The previous UTSW model, which used data as of July 19, predicted Dallas County would see roughly 600 new coronavirus infections per day by Aug. 9.

Clay Jenkins’ response

Dallas County Judge Clay Jenkins, a Democrat who has tangled with the governor over pandemic measures since March 2020, said Thursday that he wasn’t surprised by Abbott’s order. Jenkins asked North Texans to listen to guidance by the federal Centers for Disease Control and Prevention that masks and vaccines are essential to stop the spread of the disease.

“His actions have been entirely poll-driven,” Jenkins said. “The governor isn’t focused on listening to what the local doctors in Texas are saying.”

Since Abbott’s earlier orders limiting county actions to stop the spread of the disease, Jenkins said his focus has been working with schools and businesses to enact their own restrictions rather than mandating them through a government order. He said that won’t change.

“The biggest impact of what’s happening today is what the governor has said, which is demoralizing for schools and hospitals,” Jenkins said.
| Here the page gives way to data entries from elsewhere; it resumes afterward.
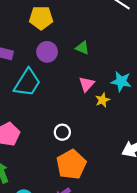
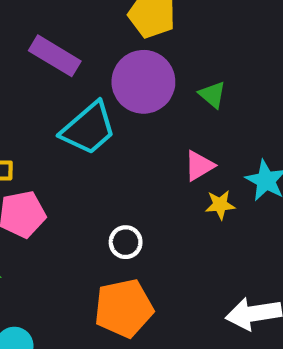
purple circle: (47, 52) -> (143, 82), size x1.5

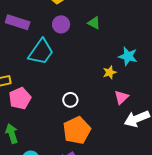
purple circle: (143, 82) -> (61, 24), size x0.6
pink triangle: (199, 166) -> (121, 97), moved

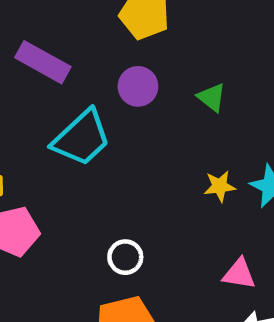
yellow star: (110, 72) -> (220, 186), moved
pink triangle: (121, 97) -> (239, 274), turned 42

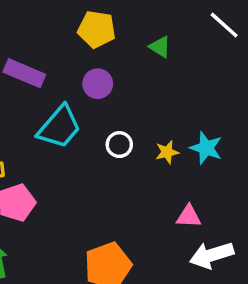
green triangle: (212, 97) -> (160, 47), moved
white circle: (125, 257) -> (119, 145), moved

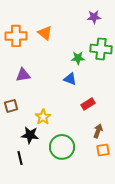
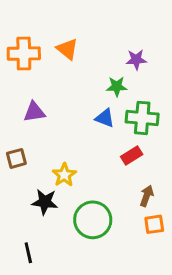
purple star: (94, 17) -> (136, 60), moved
green cross: (101, 49) -> (142, 118), moved
black line: (20, 158) -> (28, 253), moved

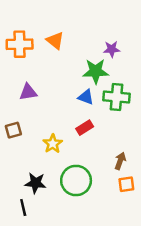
green star: (117, 87) -> (96, 71), size x1.5
red rectangle: (132, 155) -> (85, 128), moved
black star: (45, 202) -> (36, 183), moved

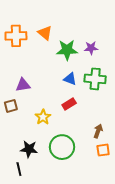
purple star: (112, 49) -> (91, 48), moved
green star: (96, 71) -> (67, 50), moved
purple triangle: (28, 92) -> (23, 85), moved

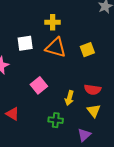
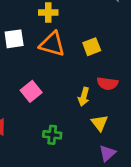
red semicircle: (93, 90) -> (107, 84), moved
yellow arrow: (69, 98) -> (84, 97), moved
purple triangle: (84, 135) -> (107, 153), moved

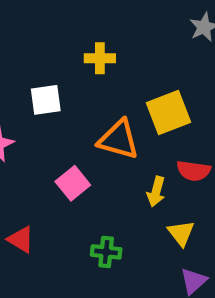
orange triangle: (52, 44) -> (119, 140), moved
yellow square: (92, 47) -> (169, 112), size x1.5

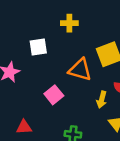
red triangle: (21, 239) -> (24, 127), turned -35

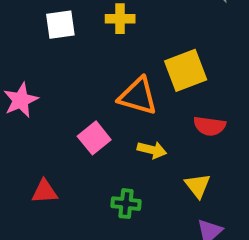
white square: (38, 47) -> (60, 25), moved
yellow arrow: (102, 100) -> (152, 150), moved, turned -91

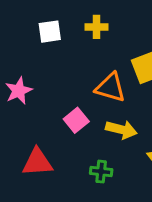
yellow arrow: (152, 150) -> (121, 130), size x1.4
red triangle: (45, 192) -> (37, 162), size x1.5

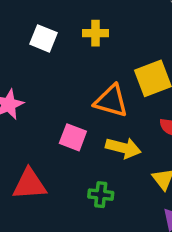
white square: (50, 32) -> (43, 38), turned 30
pink square: (76, 120) -> (73, 137), turned -30

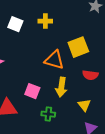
pink square: (73, 137) -> (32, 91), moved
yellow arrow: (123, 148) -> (61, 87), turned 84

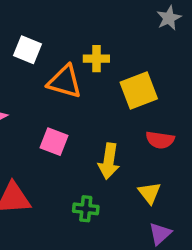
yellow cross: (45, 21) -> (96, 59), moved
orange triangle: (54, 60) -> (65, 82), moved
pink square: (32, 91) -> (54, 142), moved

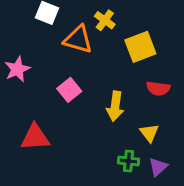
yellow cross: (96, 59) -> (105, 20), turned 36
pink square: (54, 142) -> (69, 90), turned 30
green cross: (86, 209) -> (129, 161), moved

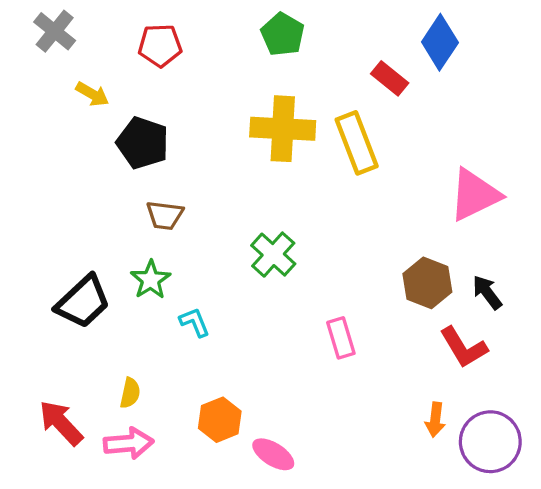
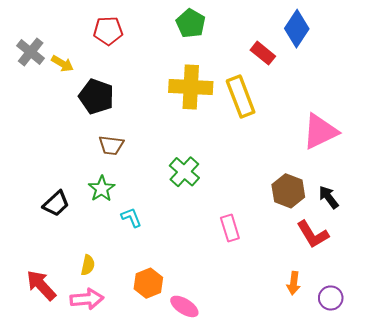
gray cross: (55, 31) -> (31, 52), moved
black trapezoid: (83, 302) -> (56, 204), size x0.7
purple circle: (490, 442) -> (331, 298), size x0.6

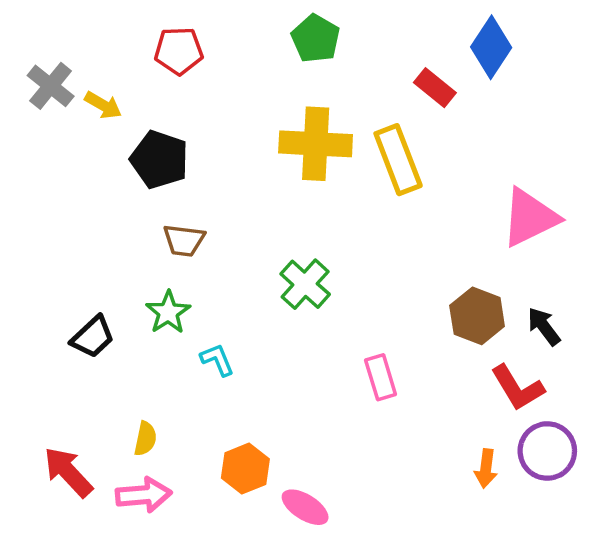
purple circle: (331, 298) -> (547, 451), moved, size x1.4

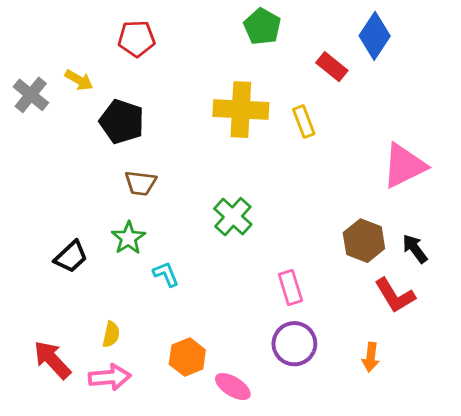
green pentagon: (316, 38) -> (262, 27), moved
gray cross: (51, 86) -> (31, 95), moved
yellow rectangle: (398, 160) -> (304, 122), size x0.6
purple circle: (547, 451) -> (294, 344), moved

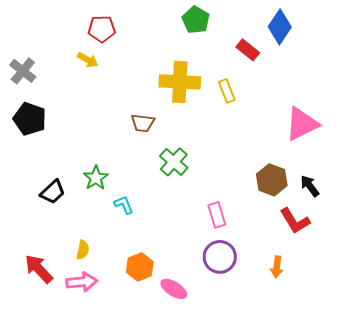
yellow arrow: (79, 80) -> (88, 60), moved
black pentagon: (122, 122) -> (30, 119), moved
brown trapezoid: (141, 183) -> (143, 123), moved

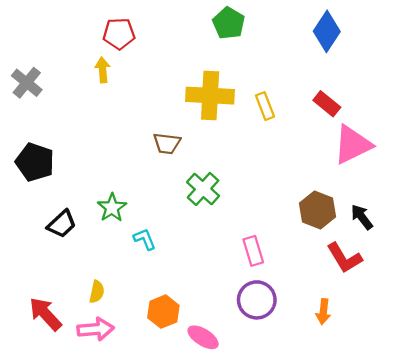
red rectangle: (248, 50) -> (327, 104), moved
yellow arrow: (88, 60) -> (103, 70), turned -125
black pentagon: (30, 119) -> (35, 162), moved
Jenkins said that the ban on vaccine requirements at hospitals “should be a concern for anyone going to the hospital for any reason” and that if children and teachers at schools don’t wear masks, an outbreak could mean another end to in-person instruction.

“We need to listen to the people who are trained to advise us and their primary concern and focus is our safety, our children’s safety, not their own interest,” Jenkins said, reiterating that Abbott’s move was primarily political, not in the interest of public health. “You could just about watch an hour of Fox News each night and know what he’s going to do.”

Abbott spokesmen also did not immediately respond to a request for comment about Jenkins’ remarks.